___ TRECHO FORNECIDO ___
Se não for por compaixão, que seja por egoísmo: a mineração legal e ilegal está levando a Amazônia e enclaves de natureza estratégicos para o enfrentamento do colapso climático ao ponto sem retorno. Se o ponto sem retorno for alcançado são todas as crianças do planeta que serão condenadas a um futuro hostil. No caso da Amazônia, o ponto sem retorno previsto pelos cientistas está entre 20% e 25% de destruição.
Hoje, já chegamos a 17% desmatados e outros 17% degradados.
O ouro desempenha um papel fundamental nessa corrosão acelerada, com efeitos em cadeia. O boi, que fornece a carne para ser folheado a ouro para comensais como Ronaldo, é outro vetor de devastação florestal e emissão de gases de efeito estufa. O cardápio do restaurante Nusr-Et diz que sua carne é wagyu – isso significa que a genética do gado é japonesa, mas essa carne também já é produzida no Brasil, que exporta para o Catar. Ou seja, há uma chance razoável de Ronaldo e seus amigos terem comido carne de animais que pastaram em terras devastadas na Amazônia brasileira.
Carne e ouro, o fenômeno da boçalidade não poderia ter feito escolha pior. Ronaldo foi criticado por se exibir no restaurante Nusr-Et com um bife folheado a ouro que custa o equivalente a 7 salários-mínimos brasileiros. Os jogadores da seleção que o acompanhavam representavam naquele momento um país em que 33 milhões de pessoas passam fome. A cena que protagonizaram é obscena, no sentido mais profundo da obscenidade. Ronaldo então reagiu dizendo que queria inspirar as pessoas a se esforçar para chegar ao mesmo patamar que ele. Sério? É isso que as pessoas famintas devem aspirar – comer e, com sorte, cagar ouro?
Seu comentário diante das críticas é um festival de erros factuais e éticos: “A seleção brasileira e os jogadores de futebol têm uma responsabilidade tão grande de transmitir o bem, e as pessoas estão confundindo futebol com política, com discurso de ódio. As pessoas estão muito perdidas. Hoje você não vê a pessoa discutindo futebol, é só opinião, cagando regra, e o discurso de ódio é constante. Se comeu a carne folheada a ouro, problema do cara. […] Não tem nada de errado, inclusive pode ser inspirador para outras pessoas”.
___ CONJUNTO DE DADOS ___
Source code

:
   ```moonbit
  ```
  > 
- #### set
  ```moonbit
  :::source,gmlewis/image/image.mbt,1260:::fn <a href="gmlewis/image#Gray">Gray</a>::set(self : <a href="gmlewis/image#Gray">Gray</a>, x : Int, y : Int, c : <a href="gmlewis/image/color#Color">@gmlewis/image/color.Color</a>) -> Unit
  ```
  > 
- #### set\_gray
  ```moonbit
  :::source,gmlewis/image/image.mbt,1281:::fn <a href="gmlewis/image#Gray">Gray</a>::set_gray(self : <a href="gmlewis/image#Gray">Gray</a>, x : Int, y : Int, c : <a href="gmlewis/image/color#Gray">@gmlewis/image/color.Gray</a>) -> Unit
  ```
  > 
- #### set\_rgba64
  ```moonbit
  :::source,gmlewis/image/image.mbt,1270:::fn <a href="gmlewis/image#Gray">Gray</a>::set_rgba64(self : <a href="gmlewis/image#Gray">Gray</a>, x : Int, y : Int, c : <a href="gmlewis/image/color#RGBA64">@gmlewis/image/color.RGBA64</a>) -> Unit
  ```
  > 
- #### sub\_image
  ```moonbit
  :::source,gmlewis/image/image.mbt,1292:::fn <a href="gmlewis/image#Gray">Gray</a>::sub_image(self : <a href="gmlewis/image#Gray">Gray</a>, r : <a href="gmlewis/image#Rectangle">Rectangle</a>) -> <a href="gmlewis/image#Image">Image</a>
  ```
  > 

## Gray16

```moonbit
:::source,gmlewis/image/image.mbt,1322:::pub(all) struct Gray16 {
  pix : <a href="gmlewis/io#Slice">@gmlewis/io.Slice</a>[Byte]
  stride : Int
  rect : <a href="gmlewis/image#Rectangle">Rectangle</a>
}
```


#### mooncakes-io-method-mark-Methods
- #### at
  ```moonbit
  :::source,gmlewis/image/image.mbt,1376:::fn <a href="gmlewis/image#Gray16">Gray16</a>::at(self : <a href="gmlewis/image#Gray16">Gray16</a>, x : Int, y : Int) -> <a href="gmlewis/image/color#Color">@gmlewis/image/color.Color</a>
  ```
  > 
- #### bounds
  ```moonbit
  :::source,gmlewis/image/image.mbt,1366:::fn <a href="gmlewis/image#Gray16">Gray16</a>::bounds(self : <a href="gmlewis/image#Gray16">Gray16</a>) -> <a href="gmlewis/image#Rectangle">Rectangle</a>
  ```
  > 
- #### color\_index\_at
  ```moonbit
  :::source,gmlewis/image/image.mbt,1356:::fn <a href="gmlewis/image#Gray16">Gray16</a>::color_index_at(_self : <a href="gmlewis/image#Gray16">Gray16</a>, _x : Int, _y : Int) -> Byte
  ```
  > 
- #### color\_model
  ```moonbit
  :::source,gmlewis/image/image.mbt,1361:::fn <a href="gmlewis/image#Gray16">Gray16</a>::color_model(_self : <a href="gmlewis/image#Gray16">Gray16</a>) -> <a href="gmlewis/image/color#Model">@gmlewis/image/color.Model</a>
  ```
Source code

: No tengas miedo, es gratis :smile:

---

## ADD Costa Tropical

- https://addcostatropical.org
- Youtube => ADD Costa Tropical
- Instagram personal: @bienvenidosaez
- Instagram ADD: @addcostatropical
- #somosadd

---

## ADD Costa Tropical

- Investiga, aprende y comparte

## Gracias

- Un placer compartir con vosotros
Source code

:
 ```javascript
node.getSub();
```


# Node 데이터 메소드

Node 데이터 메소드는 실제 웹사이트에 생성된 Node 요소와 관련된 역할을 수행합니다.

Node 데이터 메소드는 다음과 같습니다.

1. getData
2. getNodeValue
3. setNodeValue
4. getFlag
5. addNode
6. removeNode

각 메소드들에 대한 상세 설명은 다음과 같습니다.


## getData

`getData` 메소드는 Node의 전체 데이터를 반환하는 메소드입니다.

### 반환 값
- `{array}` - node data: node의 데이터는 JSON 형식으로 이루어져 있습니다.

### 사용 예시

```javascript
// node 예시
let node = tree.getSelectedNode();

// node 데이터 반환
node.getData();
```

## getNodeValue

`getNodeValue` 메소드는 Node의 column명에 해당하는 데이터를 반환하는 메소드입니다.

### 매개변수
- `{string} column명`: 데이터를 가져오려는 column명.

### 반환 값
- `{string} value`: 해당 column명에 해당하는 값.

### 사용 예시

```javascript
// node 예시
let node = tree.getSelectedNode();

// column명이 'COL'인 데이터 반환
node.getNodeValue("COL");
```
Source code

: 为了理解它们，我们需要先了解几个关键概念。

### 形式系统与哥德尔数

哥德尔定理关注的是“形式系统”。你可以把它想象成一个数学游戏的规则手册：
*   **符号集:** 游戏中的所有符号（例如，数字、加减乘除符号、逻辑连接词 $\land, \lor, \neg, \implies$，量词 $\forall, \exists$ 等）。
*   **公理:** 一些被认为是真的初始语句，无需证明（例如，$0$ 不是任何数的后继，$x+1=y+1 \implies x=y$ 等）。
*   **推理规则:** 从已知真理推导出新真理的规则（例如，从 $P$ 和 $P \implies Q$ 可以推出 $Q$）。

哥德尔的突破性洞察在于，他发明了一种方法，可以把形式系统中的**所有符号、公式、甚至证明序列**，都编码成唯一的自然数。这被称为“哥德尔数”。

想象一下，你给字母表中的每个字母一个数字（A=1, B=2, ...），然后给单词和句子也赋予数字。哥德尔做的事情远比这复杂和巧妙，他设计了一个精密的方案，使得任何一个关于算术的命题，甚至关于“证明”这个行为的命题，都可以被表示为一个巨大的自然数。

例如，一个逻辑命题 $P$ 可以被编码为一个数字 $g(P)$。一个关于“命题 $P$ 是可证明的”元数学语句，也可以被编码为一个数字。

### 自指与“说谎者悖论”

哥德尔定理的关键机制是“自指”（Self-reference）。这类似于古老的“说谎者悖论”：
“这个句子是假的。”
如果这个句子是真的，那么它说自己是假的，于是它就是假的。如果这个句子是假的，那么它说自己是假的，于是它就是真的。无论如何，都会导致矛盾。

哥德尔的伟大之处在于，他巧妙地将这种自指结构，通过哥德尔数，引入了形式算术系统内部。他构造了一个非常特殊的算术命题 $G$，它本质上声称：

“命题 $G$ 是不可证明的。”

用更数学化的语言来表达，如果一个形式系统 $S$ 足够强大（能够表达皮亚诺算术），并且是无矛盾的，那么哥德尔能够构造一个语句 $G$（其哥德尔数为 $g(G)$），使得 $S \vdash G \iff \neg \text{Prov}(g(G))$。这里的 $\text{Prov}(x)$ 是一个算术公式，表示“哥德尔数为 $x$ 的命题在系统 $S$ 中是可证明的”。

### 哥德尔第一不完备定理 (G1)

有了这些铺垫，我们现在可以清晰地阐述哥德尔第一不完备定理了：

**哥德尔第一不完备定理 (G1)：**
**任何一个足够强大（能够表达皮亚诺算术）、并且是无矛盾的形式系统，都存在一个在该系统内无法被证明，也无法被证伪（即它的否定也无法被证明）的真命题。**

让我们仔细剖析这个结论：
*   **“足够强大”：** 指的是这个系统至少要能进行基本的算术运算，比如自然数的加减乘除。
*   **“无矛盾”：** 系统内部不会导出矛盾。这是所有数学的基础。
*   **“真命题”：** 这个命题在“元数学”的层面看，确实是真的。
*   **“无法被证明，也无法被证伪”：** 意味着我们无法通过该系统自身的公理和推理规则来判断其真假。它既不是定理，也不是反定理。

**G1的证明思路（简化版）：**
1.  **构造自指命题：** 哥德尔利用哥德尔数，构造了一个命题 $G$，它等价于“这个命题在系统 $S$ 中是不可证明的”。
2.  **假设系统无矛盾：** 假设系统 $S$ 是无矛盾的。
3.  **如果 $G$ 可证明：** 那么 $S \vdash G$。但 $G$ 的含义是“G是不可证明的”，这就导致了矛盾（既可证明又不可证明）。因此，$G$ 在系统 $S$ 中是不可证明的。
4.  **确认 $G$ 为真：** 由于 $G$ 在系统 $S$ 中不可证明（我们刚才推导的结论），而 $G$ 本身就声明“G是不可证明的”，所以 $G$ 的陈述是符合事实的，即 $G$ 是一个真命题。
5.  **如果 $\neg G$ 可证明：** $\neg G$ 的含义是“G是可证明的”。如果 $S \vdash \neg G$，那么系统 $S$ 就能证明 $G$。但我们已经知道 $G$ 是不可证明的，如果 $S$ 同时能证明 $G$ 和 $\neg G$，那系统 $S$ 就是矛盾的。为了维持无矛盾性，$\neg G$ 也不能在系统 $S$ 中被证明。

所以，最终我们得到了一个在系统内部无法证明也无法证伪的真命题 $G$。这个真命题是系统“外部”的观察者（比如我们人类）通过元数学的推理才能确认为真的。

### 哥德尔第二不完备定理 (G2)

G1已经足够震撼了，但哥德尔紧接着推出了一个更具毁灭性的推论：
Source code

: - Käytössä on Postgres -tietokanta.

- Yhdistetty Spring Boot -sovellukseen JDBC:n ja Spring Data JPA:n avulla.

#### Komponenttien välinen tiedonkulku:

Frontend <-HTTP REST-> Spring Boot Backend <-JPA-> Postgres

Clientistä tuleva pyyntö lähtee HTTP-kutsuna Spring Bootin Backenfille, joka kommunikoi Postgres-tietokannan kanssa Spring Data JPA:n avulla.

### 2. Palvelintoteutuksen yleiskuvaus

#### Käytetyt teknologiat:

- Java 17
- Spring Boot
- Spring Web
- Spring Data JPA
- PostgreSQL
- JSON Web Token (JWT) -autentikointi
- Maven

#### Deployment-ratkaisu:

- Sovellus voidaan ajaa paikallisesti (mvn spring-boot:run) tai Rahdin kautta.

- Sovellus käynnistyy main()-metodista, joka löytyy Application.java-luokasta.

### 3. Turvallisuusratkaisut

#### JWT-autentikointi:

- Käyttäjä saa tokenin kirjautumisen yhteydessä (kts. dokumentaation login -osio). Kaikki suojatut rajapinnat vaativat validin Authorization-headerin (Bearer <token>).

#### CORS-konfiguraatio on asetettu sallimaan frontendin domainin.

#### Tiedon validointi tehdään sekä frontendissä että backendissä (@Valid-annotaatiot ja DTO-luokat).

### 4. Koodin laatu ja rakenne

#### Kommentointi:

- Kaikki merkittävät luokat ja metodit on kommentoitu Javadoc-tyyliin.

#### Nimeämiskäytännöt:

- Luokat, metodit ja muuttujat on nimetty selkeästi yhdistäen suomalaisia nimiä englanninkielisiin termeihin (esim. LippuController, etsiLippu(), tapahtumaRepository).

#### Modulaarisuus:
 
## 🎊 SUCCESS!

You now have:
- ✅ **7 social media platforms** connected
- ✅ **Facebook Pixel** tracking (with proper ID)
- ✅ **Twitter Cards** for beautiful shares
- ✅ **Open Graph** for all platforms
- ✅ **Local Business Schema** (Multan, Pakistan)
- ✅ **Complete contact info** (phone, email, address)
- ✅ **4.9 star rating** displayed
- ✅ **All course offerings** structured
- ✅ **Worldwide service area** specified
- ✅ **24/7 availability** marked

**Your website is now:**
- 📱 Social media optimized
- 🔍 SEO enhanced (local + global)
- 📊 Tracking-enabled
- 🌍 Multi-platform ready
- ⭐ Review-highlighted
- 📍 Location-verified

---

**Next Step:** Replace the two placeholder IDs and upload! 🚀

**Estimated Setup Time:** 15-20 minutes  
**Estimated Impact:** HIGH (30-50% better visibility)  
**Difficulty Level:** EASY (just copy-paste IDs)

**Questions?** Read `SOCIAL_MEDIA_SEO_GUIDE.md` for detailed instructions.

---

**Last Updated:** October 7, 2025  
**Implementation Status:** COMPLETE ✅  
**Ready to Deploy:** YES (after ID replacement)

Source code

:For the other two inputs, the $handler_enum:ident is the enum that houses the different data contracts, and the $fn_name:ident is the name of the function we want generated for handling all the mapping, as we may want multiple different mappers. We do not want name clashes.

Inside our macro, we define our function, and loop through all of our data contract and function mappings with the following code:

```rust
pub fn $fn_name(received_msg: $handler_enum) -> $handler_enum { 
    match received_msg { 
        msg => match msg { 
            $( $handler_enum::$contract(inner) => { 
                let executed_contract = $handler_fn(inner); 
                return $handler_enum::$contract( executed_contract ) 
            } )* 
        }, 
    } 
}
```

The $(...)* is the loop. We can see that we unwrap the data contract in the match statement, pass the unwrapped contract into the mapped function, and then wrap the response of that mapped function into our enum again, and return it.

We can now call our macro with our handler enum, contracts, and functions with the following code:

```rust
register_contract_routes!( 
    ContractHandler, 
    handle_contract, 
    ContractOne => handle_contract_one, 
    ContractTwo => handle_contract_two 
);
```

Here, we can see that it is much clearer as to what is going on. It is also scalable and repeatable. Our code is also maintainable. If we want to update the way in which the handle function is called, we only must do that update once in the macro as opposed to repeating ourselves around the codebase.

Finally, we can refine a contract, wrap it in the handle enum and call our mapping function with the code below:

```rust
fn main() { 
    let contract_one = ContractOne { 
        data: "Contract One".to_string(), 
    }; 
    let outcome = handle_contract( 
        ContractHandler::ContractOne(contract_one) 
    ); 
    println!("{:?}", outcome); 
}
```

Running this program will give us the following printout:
___
> [INSTRUÇÕES]:
1. Copie do texto sobre o ouro e a Amazônia tudo o que vai desde "Se não for por" até "25% de destruição.", inclusive.
2. Prossiga com o texto sobre o ouro e a Amazônia a partir do ponto em que ele termina.

> [RESPOSTAS]:
1.
Se não for por compaixão, que seja por egoísmo: a mineração legal e ilegal está levando a Amazônia e enclaves de natureza estratégicos para o enfrentamento do colapso climático ao ponto sem retorno. Se o ponto sem retorno for alcançado são todas as crianças do planeta que serão condenadas a um futuro hostil. No caso da Amazônia, o ponto sem retorno previsto pelos cientistas está entre 20% e 25% de destruição.

2.
Ronaldo apelou para a meritocracia, a mentira perversa de que basta se esforçar para chegar ao topo. Se esforçar como os migrantes que morreram construindo os estádios para a Copa do Mundo na ditadura corrupta do Catar? Se esforçar como as empregadas domésticas que fazem uma jornada extenuante para ganhar, se tem a “sorte” de um patrão minimamente honesto, um salário-mínimo? Se esforçar como os milhões que fazem bicos por uns trocados por dia? É por falta de esforço que 33 milhões não conseguem fazer 3 refeições por dia no Brasil? É por falta de esforço que cada vez mais gente precisa esperar os caminhões com restos de ossos que antes só serviam para cachorros?
Tanto Ronaldo como os jogadores são homens negros, maiores vítimas nas estatísticas que medem a vida e a morte. Não soubessem jogar bola, talvez estivessem onde tantos meninos negros estão: no cemitério, parte deles pelas balas perdidas da polícia que acabaram achando seus corpos. Ao reclamar da “politização de tudo”, Ronaldo faz a pior política. E dá o pior exemplo. Comer ouro não é um problema que cabe a cada um, como ele afirma: comer ouro é apoiar e legitimar uma cadeia de sangue, morte e destruição da natureza.
Comer e exibir bife folheado a ouro no Catar é um ato político tremendamente destrutivo e egoísta. A mensagem é: não me importa o sangue, a exploração da natureza e dos corpos, a destruição da floresta e outros biomas, a doença e a fome das crianças indígenas no Brasil e das crianças negras no Congo e em outros países africanos. Só eu importo, porque eu sou o cara e quem não pode fazer o que eu faço é porque não se esforçou o suficiente. Eu faço, porque eu posso. Essa atitude, estimulada e moldada pelo capitalismo, é o que levou o planeta ao colapso climático e já compromete o futuro das crianças.
Ronaldo comeu ouro, mas só espalhou merda.